* [Instruction 1] According to the text on the Mahalakshmi temple, how long does the temple's annual fair last, and on what day does it begin?
* [Instruction 2] In the text on the Mahalakshmi temple, condense the paragraph beginning "The responsibility for managing the temple" into a short list that keeps its main facts.
* [Instruction 3] Set down, word for word, the stretch of the text on the Mahalakshmi temple from "Another popular belief" through "of her abodes.".

* [Text segment]

The Mahalakshmi temple, or Mahalaxmi Temple, is a temple situated on the Mumbai–Ahmedabad Highway in Dahanu taluka, Palghar, Maharashtra, India. It is dedicated to Mahalakshmi. This temple was built by Koli king Jayaba Mukne of Jawhar State in 1306 at the establishment of Jawhar. During the worship, the flag of the present Raja of Mukne Dynasty of Jawhar is offered to the mother's temple. The flag is presented by Narayan Satava, the priest of the village of Vaghadi.

The responsibility for managing the temple and conducting its rituals was traditionally entrusted to the Satav clan of the Malhar Koli community by the Koli rulers of Jawhar. The present high priest also belongs to this clan. Within Malhar Koli tradition, Mahalakshmi is regarded as the clan goddess (kuladevi) of the Satavs; who are associated with the mountains. Members of the Satav clan are therefore accorded particular respect, both among other Malhar Koli groups and in neighboring tribal communities.

== Legend ==
According to local tradition, the goddess Mahalakshmi is believed to have manifested in Dahanu to protect the coastal and agrarian communities of the region. Oral accounts maintain that the deity originally resided on a hill at Vivalvedhe, known as Mahalakshmi Gad. During an annual pilgrimage, a devotee is said to have struggled while climbing the steep hill to have her darśana (sight of the goddess). Moved by compassion, the goddess is believed to have descended and taken residence at the base of the hill, where her shrine stands today.

Another popular belief links the Dahanu shrine with the larger Mahalakshmi traditions of Maharashtra. Some versions connect her with the Kolhapur Mahalakshmi, stating that after blessing the Karveer region, the goddess journeyed northwards and chose Dahanu as one of her abodes.

In the local traditions, Mahalakshmi is venerated as a jāgr̥ta daivat (a “living” or “awakened” deity), believed to actively protect her devotees and ensure prosperity of the land. The temple’s annual yātrā (fair), held for fifteen days beginning on Hanuman Jayanti, reflects her enduring importance in the cultural and ritual life of Dahanu and the surrounding tribal and agrarian communities.

==Navratri Festival==
During Navaratri celebrations, devotees from distant places throng to the temple, which is decorated for this occasion, to pay obeisance. They have to stand for hours in long queues holding coconuts, flowers and sweets which they offer to the goddess.

* [Supplied material]

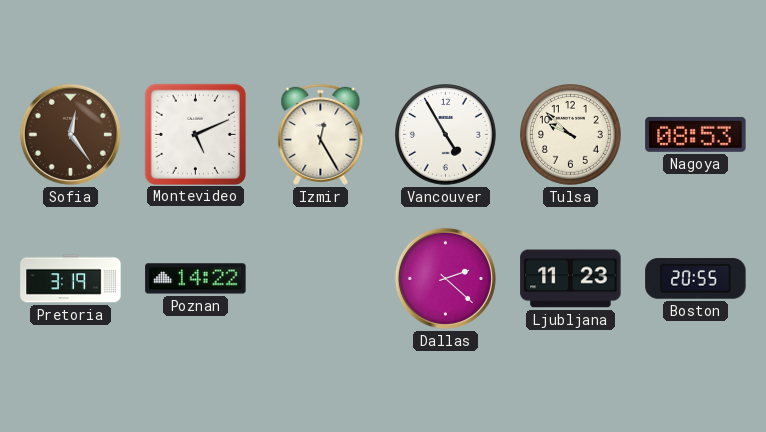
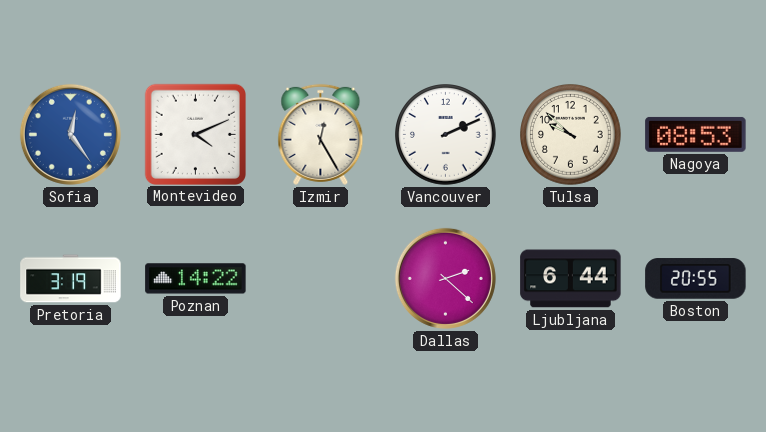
Sofia dial: brown -> blue
Montevideo: 5:11 -> 4:11
Vancouver: 4:55 -> 2:11
Ljubljana: 11:23 -> 6:44
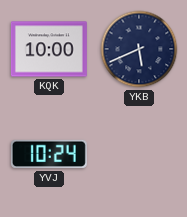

* [Complete output 1] It lasts fifteen days, beginning on Hanuman Jayanti.

* [Complete output 2]
- The Koli rulers of Jawhar traditionally entrusted the temple's management and rituals to the Satav clan of the Malhar Koli community.
- The present high priest is also a Satav.
- In Malhar Koli tradition, Mahalakshmi is the Satavs' clan goddess (kuladevi).
- Satavs therefore receive particular respect among other Malhar Koli groups and in neighboring tribal communities.

* [Complete output 3]
Another popular belief links the Dahanu shrine with the larger Mahalakshmi traditions of Maharashtra. Some versions connect her with the Kolhapur Mahalakshmi, stating that after blessing the Karveer region, the goddess journeyed northwards and chose Dahanu as one of her abodes.